◆ **EXTRACTED INFORMATION**
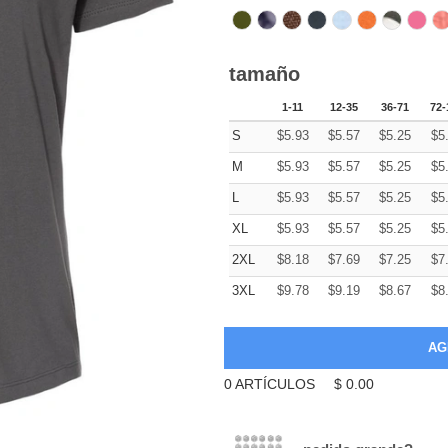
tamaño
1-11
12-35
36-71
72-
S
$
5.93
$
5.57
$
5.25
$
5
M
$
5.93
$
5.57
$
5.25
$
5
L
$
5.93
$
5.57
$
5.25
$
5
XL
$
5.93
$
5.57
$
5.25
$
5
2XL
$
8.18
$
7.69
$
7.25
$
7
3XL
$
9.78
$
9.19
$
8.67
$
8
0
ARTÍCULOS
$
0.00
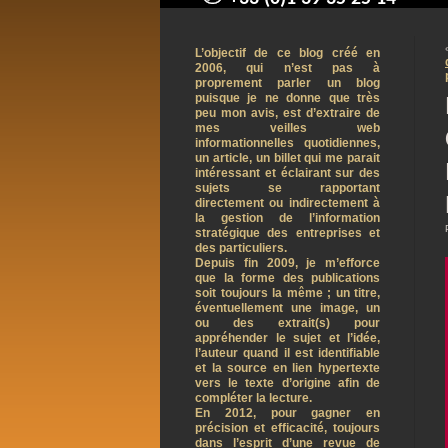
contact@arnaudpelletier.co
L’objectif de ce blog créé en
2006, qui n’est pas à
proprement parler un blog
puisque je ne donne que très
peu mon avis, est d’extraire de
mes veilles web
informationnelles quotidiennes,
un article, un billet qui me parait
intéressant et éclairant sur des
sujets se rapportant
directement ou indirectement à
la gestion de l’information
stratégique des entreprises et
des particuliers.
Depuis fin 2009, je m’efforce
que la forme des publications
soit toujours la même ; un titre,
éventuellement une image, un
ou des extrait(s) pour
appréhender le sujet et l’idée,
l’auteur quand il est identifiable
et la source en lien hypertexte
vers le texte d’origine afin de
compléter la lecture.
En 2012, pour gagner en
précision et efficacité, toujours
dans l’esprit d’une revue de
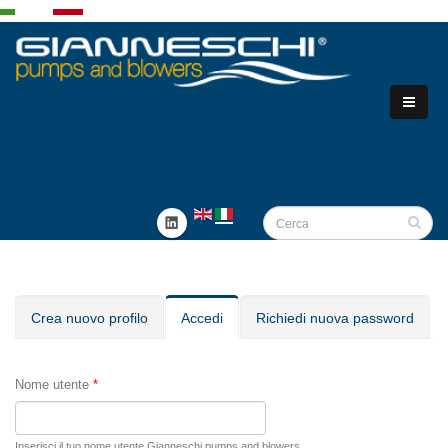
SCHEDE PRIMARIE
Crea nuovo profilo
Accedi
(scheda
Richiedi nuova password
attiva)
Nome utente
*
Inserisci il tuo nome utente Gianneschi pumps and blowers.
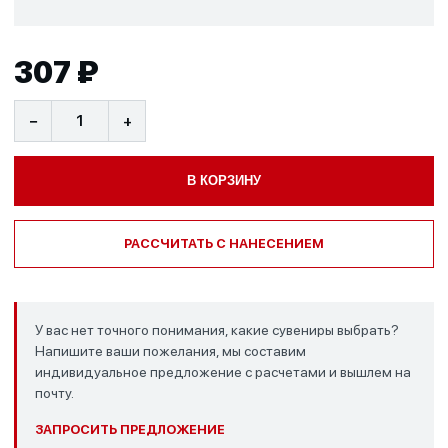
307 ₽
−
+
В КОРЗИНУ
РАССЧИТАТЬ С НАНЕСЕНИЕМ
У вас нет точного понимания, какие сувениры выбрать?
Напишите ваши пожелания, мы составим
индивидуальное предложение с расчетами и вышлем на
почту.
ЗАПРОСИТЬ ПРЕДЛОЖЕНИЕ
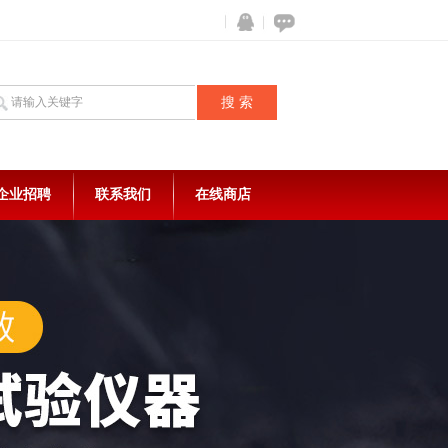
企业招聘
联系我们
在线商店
==
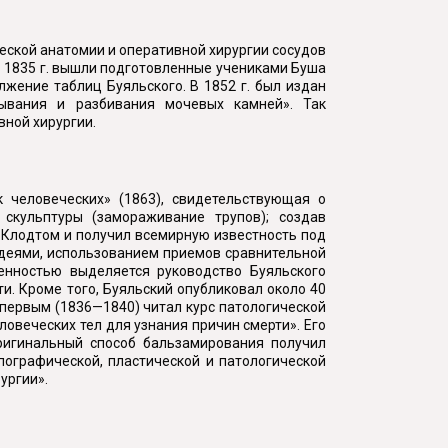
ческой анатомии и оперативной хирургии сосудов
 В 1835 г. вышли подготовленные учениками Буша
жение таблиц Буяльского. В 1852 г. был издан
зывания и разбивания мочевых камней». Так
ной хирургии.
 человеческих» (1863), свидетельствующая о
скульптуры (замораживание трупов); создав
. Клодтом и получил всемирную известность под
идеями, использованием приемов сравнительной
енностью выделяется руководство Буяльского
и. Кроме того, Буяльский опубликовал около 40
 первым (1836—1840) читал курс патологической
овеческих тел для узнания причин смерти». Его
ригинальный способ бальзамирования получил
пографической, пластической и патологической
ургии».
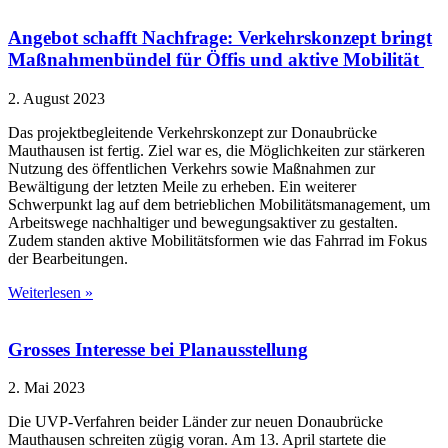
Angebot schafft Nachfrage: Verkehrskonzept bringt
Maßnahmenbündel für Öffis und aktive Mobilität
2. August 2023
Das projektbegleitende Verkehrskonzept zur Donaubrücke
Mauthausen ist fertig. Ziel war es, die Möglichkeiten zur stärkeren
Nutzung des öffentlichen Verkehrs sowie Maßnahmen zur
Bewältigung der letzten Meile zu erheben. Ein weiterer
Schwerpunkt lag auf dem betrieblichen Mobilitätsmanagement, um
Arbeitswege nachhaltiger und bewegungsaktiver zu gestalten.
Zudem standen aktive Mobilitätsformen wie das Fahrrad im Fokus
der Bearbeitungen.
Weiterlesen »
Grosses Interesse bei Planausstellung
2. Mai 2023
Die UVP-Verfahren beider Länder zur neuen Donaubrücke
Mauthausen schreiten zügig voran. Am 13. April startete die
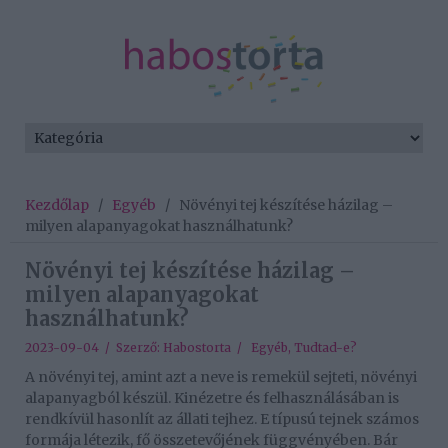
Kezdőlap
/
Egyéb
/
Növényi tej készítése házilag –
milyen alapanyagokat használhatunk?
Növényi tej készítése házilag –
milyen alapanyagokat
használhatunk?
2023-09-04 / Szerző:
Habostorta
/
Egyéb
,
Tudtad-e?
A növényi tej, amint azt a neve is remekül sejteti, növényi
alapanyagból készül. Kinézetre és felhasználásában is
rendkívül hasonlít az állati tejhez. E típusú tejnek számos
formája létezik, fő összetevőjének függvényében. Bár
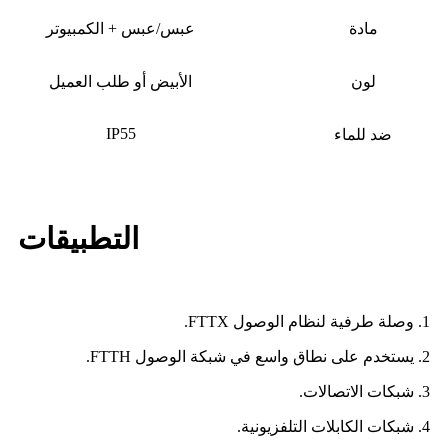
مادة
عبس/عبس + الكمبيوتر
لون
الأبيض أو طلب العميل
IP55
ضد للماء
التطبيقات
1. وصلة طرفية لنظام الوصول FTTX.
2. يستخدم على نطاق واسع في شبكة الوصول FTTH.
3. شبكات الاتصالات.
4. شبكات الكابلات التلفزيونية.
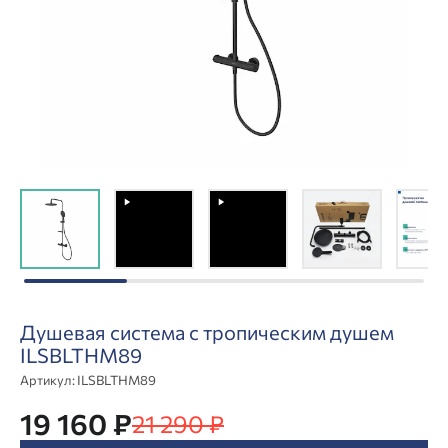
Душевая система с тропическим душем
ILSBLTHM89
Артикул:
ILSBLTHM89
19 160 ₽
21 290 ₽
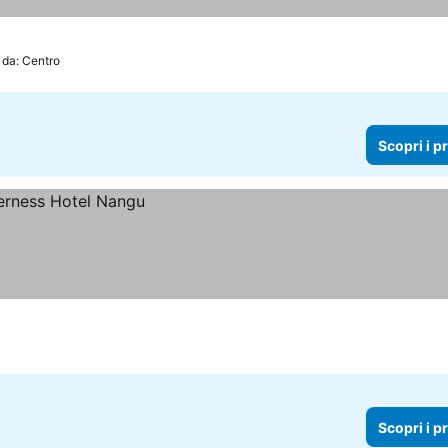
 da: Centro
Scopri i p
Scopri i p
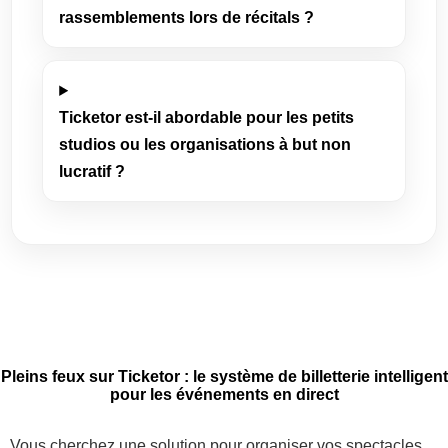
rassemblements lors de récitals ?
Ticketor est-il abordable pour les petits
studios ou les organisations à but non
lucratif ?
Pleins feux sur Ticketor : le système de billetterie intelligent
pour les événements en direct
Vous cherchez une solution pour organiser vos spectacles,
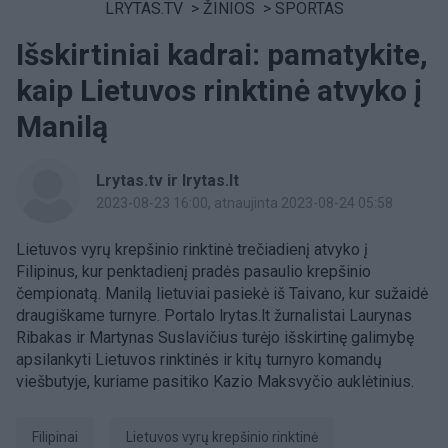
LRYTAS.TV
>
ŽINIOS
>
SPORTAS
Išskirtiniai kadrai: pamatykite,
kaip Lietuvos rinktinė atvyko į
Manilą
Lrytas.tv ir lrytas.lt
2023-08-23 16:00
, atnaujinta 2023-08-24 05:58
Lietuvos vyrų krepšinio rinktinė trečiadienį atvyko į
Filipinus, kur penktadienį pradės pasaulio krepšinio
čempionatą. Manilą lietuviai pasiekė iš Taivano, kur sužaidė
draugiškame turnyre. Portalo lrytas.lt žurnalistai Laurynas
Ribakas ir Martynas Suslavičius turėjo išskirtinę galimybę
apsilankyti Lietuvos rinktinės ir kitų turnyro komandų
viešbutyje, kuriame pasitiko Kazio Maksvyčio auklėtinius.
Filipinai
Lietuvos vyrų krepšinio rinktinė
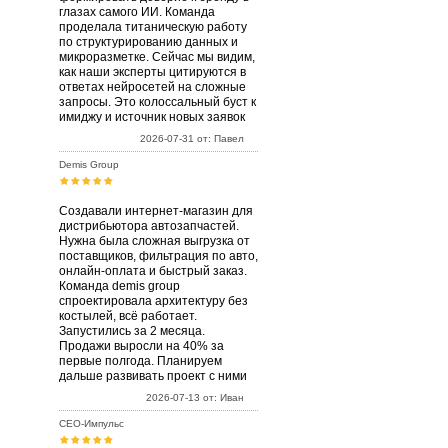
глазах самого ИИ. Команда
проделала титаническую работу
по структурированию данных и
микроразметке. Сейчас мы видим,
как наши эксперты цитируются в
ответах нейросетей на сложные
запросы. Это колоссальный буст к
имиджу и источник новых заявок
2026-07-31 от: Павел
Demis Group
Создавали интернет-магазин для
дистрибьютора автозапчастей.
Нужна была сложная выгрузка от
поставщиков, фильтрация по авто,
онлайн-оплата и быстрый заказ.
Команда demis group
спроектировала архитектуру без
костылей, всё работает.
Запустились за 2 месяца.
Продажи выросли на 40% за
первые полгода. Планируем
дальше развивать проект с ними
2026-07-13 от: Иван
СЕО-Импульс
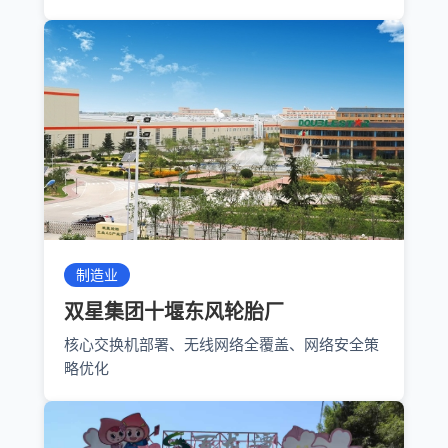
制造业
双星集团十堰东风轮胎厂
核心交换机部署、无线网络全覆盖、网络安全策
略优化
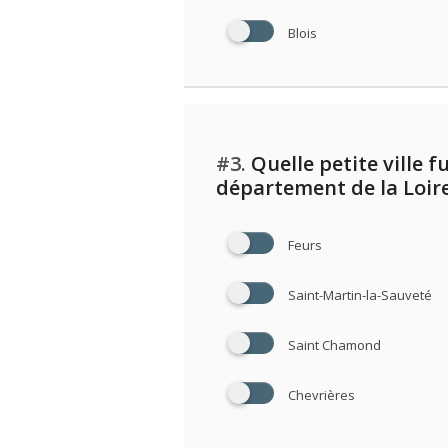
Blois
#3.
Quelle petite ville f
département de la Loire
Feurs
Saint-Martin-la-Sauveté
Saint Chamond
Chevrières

◆ **PROBLEM DETAILS**
Select every line in the records above that contains the word "Saint".

◆ **FINISHED TASK**
Saint-Martin-la-Sauveté
Saint Chamond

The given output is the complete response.